All’interno dei repubblicani si è formata una frattura significativa: figure di spicco come Marsha Blackburn, Josh Hawley, Marjorie Taylor Greene, e alcuni governatori, si sono dissociate. L’obiezione principale è stata la difesa del federalismo, insieme a sostegni a diritti d’autore, creatività locale, e normative che già tutelano creatori e cittadini.
Il voto al Senato e la disfatta
Nelle prime ore del 1° luglio 2025, il Senato ha approvato con voto 99‑1 un emendamento volto a rimuovere la moratoria. Marsha Blackburn, che aveva negoziato un compromesso (moratoria ridotta a 5 anni con alcune eccezioni), ha promosso il ritiro della disposizione, sostenendo che la proposta nebulosa avrebbe potuto vanificare leggi statali già in vigore, specialmente quelle proteggenti infanzia e consumatori. Tra le motivazioni dichiarate, anche la mancanza di un quadro federale robusto («nessuno ha approvato norme federali […] ma gli Stati sì») e un sentimento bipartitico in difesa del ruolo regolatorio statale.
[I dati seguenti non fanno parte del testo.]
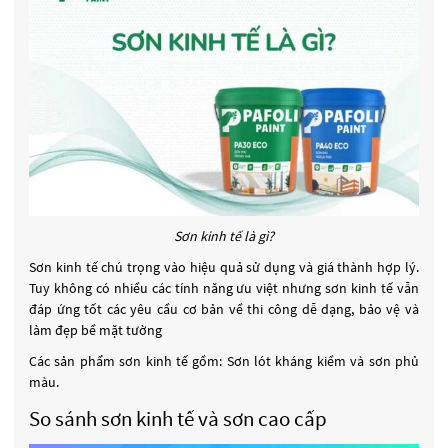
Sơn kinh tế là gì?
Sơn kinh tế chú trọng vào hiệu quả sử dụng và giá thành hợp lý.
Tuy không có nhiều các tính năng ưu việt nhưng sơn kinh tế vẫn
đáp ứng tốt các yêu cầu cơ bản về thi công dễ dạng, bảo vệ và
làm đẹp bề mặt tường
Các sản phẩm sơn kinh tế gồm: Sơn lót kháng kiềm và sơn phủ
màu.
So sánh sơn kinh tế và sơn cao cấp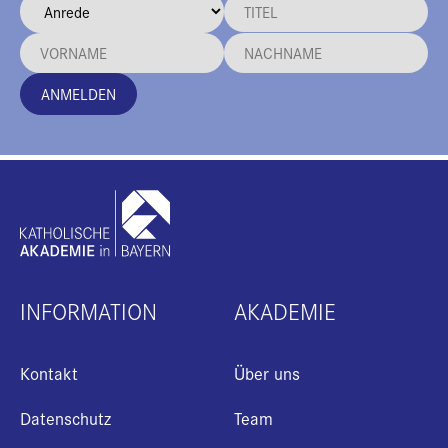
ANMELDEN
INFORMATION
AKADEMIE
Kontakt
Über uns
Datenschutz
Team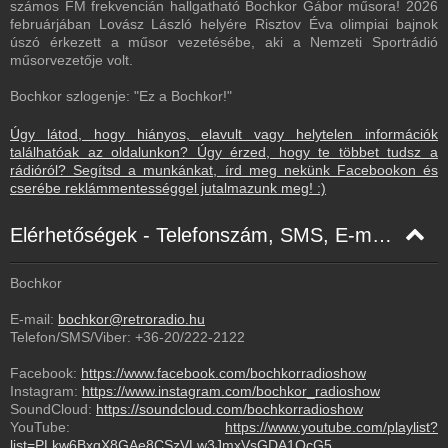
számos FM frekvencián hallgatható Bochkor Gábor műsora! 2026
februárjában Lovász László helyére Risztov Éva olimpiai bajnok
úszó érkezett a műsor vezetésébe, aki a Nemzeti Sportrádió
műsorvezetője volt.
Bochkor szlogenje: "Ez a Bochkor!"
Úgy látod, hogy hiányos, elavult vagy helytelen információk
találhatóak az oldalunkon? Úgy érzed, hogy te többet tudsz a
rádióról? Segítsd a munkánkat, írd meg nekünk Facebookon és
cserébe reklámmentességgel jutalmazunk meg! :)
Elérhetőségek - Telefonszám, SMS, E-mail, Facebook
Bochkor
E-mail:
bochkor@retroradio.hu
Telefon/SMS/Viber:
+36-20/222-2122
Facebook:
https://www.facebook.com/bochkorradioshow
Instagram:
https://www.instagram.com/bochkor_radioshow
SoundCloud:
https://soundcloud.com/bochkorradioshow
YouTube:
https://www.youtube.com/playlist?
list=PLkw6BxqX8GAe8CSzVLw3JmxVsGDA1OcG5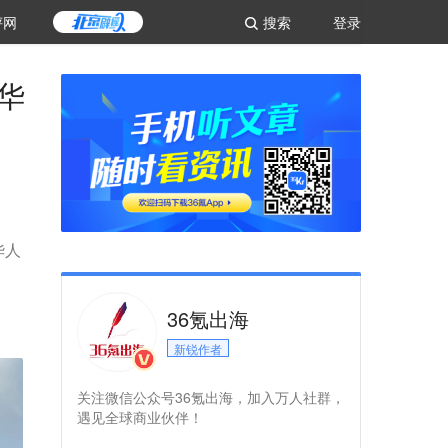
评网
搜索
登录
华
华人
36氪出海
新锐作者
关注微信公众号36氪出海，加入万人社群，
遇见全球商业伙伴！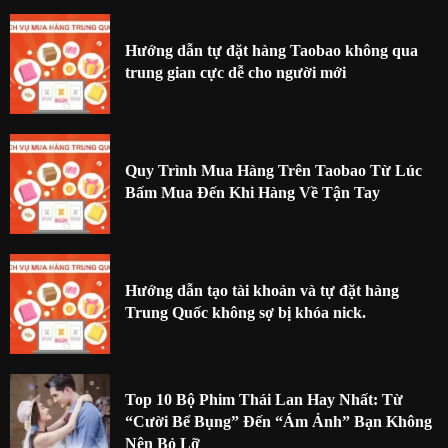
Hướng dẫn tự đặt hàng Taobao không qua
trung gian cực dễ cho người mới
Quy Trình Mua Hàng Trên Taobao Từ Lúc
Bấm Mua Đến Khi Hàng Về Tận Tay
Hướng dẫn tạo tài khoản và tự đặt hàng
Trung Quốc không sợ bị khóa nick.
Top 10 Bộ Phim Thái Lan Hay Nhất: Từ
“Cười Bể Bụng” Đến “Ám Ảnh” Bạn Không
Nên Bỏ Lỡ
Morta o rimandata? Prospettive future
Tuttavia, non manca chi sostiene che la battaglia non sia conclusa e che sia possibile un secondo passaggio legislativo: rappresentanti come Rich McCormick (R‑GA) e gruppi come l’ALFA Institute hanno annunciato l’intenzione di ripresentare la moratoria in ambiti legislativi alternativi, sostenuti anche da un’attività di lobbying incessante da parte delle Big Tech.
Peraltro, v’è da dire che la definizione di quali leggi rientrano nel blocco non è chiara, lasciando spazio a interpretazioni giuridiche che potrebbero prolungarne gli effetti anche oltre la rimozione formale.
Conclusioni
Il dibattito è interessante per una molteplicità di motivi.
Innanzi tutto, la tensione tra l’istanza federalista — in difesa della pluralità normativa statale — e l’esigenza di creare un quadro normativo consistente, competitivo e uniforme a livello nazionale, nel quale la moratoria avrebbe favorito l’orientamento verso la seconda opzione, svantaggiando tuttavia il contesto democratico locale.
In secondo luogo, se è vero che il Senato ha rigettato la moratoria, la stessa vicenda mette in luce una debolezza sistemica, con l’assenza di reazioni normative federali tempestive. Allo stesso modo, risultano forti e inasprite le tensioni politiche, in cui misure fortemente contestate possono essere temporaneamente escluse per riemergere in forme modificate.
Insomma, l’impressione è che sia stata vinta una battaglia, ma che la guerra sia ancora lunga.